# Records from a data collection
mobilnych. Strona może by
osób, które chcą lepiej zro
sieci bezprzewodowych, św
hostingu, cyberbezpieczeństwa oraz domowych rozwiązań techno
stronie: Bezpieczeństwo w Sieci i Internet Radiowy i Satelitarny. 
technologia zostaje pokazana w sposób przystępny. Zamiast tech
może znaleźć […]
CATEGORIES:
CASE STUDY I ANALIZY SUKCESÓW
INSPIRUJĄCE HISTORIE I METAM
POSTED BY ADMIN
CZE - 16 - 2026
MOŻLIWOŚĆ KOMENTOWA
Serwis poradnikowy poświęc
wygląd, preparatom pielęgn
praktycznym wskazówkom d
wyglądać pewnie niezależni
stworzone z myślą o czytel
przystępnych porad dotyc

==

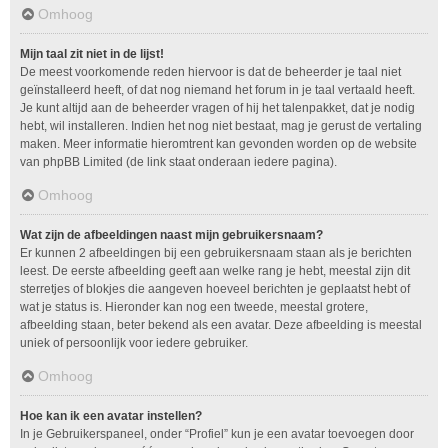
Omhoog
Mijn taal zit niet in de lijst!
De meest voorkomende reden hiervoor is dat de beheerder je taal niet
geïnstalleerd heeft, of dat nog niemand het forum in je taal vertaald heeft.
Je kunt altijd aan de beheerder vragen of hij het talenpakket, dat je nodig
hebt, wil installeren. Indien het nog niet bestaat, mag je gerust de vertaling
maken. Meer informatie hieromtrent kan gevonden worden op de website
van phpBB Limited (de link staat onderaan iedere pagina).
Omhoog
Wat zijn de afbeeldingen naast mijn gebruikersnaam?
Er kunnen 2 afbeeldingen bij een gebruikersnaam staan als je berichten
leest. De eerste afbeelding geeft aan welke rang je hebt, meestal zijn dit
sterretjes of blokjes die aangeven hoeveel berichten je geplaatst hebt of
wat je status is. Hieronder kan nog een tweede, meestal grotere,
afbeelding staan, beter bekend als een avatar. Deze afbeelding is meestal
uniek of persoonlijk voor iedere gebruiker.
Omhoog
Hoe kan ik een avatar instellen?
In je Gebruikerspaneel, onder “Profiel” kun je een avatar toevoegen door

...

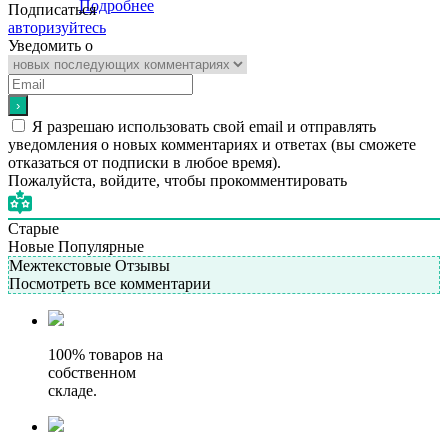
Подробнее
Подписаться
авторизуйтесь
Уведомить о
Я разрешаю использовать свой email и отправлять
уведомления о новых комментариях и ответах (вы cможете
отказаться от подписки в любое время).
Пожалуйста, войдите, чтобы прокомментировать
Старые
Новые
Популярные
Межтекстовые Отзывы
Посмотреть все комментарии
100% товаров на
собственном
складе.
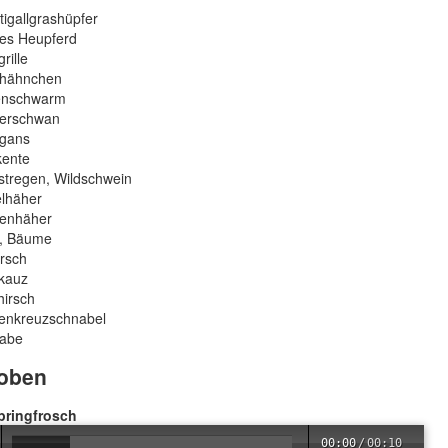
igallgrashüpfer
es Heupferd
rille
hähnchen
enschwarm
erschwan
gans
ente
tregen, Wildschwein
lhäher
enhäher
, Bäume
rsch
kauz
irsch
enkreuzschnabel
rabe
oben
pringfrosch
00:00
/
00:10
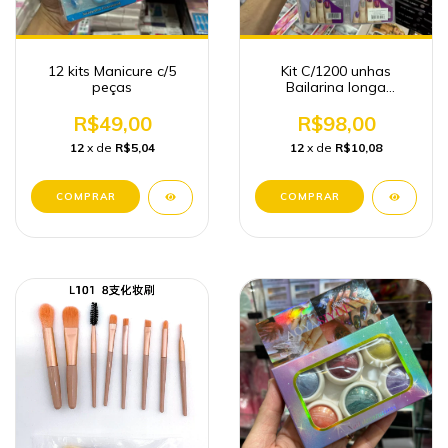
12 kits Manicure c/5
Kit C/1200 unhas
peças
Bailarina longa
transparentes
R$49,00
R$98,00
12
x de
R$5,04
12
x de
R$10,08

# TASK TO COMPLETE
Count the lines in the records that contain the string "iedere". Reply with only the number.

# ANSWER SECTION
2